A onda da pilantropia - continuação
A explosão do terceiro setor criou
outro tipo de ONG: a dos aproveitadores que, na falta de fiscalização, desviam
recursos públicos e enriquecem
Quando o sociólogo Herbert de Souza, o Betinho,
criou a Ação da Cidadania contra a Fome, a Miséria e pela Vida, no Rio de
Janeiro, em 1993, ajudou a cristalizar a imagem que até hoje persiste das
organizações não-governamentais, as ONGs. No imaginário popular, elas
representam uma trincheira da sociedade civil contra os abusos de governos ou
grandes empresas. Seriam todas campeãs de causas nobres e estariam repletas de
ativistas dedicados e altruístas. Era o caso de Betinho. É o caso de Viviane
Senna, com seu Instituto Ayrton Senna. É o caso de milhares de organizações que
- equivocadas ou não - lutam pelo que acreditam. Mas não é o caso de todas as
ONGs. Longe disso.
Nos anos 90, em decorrência da insuficiência dos
Estados em suprir as necessidades da população, proliferou o que hoje se chama
terceiro setor, formado por entidades privadas dedicadas ao bem público: ONGs,
instituições religiosas, entidades beneficentes etc. Nessa onda, o número de
ONGs cresceu tanto que o acadêmico americano David Korten, ex-professor de
Harvard e referência mundial nessa área, criou uma classificação para elas. As
ONGs da primeira geração, segundo ele, operam com urgências, distribuem
serviços, alimentos e remédios. Dão o peixe. As ONGs da segunda geração se
empenham em fazer com que as comunidades pobres encontrem a solução para os
próprios problemas. Ensinam a pescar. As da terceira geração transitam no campo
das idéias, da formação moral, da cidadania. Elas se propõem a ser motores de
mudanças políticas e sociais.
Korten não previu uma quarta - e indesejável - geração
de ONGs: as "pilantrópicas". São ONGs suspeitas de ser usadas como
laranjas para burlar leis de licitações, desviar recursos, fazer caixa dois de
campanhas eleitorais e propiciar enriquecimento ilícito. São também aquelas
dedicadas a aproveitar reivindicações de minorias para achacar empresas. No Rio
de Janeiro, 12 ONGs são investigadas pelo Ministério Público por convênios
milionários com o governo fluminense. Uma delas, o Centro Brasileiro de Defesa
dos Direitos da Cidadania (CBDDC), que funciona em uma pequena sala de uma
cidade do interior do Estado do Rio, recebeu no ano passado um repasse de R$
105 milhões em recursos públicos.
Reportagens publicadas pelo jornal O Globo
revelaram que algumas dessas instituições são ligadas a empresários que fizeram
doações à pré-campanha à Presidência da República de Anthony Garotinho, marido
da governadora Rosinha Garotinho (PMDB). A ONG recebia dinheiro do governo
Rosinha e ajudava Garotinho. Recentemente, apareceram indícios de que ONGs de
fachada foram usadas pela quadrilha de sanguessugas que desviava recursos do
Orçamento com a venda superfaturada de ambulâncias. As entidades eram usadas
para driblar restrições da Lei de Responsabilidade Fiscal à transferência de
dinheiro do governo federal para prefeituras inadimplentes.

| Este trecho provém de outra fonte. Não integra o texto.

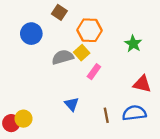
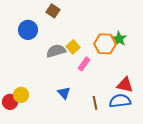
orange hexagon: (90, 30) -> (105, 44), moved
red triangle: (142, 84) -> (125, 85), moved
yellow circle: (23, 119) -> (21, 95), moved
red circle: (11, 123) -> (10, 102), moved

Por que esse desvirtuamento da sigla ONG? Uma das
razões é que houve uma vertiginosa proliferação das ONGs. Em 2002, ano da
última contagem oficial, havia 276 mil ONGs no Brasil. É uma para cada 600
habitantes. De lá para cá, surgiram em média mais oito ONGs por dia, numa
estimativa baseada apenas nas que entraram com pedidos de parcerias com
governos ou de benefícios tributários. Não entraram na conta os milhares de
ONGs que não se registraram nos órgãos federais.
Essa multiplicação das ONGs não se deve a uma
repentina febre de idealismo. Nos últimos anos, criaram-se condições que
estimularam o crescimento do terceiro setor. No Estado do Rio, por exemplo,
difundiu-se a prática de contratação de funcionários pelo governo estadual por
intermédio de ONGs, para burlar a exigência de concurso público. "É uma
intermediação ilegal", diz João Batista Berthier, do Ministério Público do
Trabalho do Rio. "Mas se tornou tão disseminada e caótica que não temos
estimativas sobre o número de funcionários terceirizados via ONGs."
A esse crescimento não correspondeu o necessário
aumento da fiscalização. "Só o Estado tem poderes de investigar. O cidadão
comum, não", diz a advogada Elisa Larroudé, autora de uma tese de mestrado
pela Fundação Getúlio Vargas (FGV) de São Paulo sobre ONGs. A fiscalização do
governo federal se limita à verificação do cumprimento de formalidades.
"Atestamos a intenção de trabalhar pelo interesse público, e não se a
organização realmente trabalha", diz José Eduardo Elias Romão, diretor de
Justiça e Classificação do Ministério da Justiça. "É uma loucura. Esse
modelo não combina com o estado democrático de direito."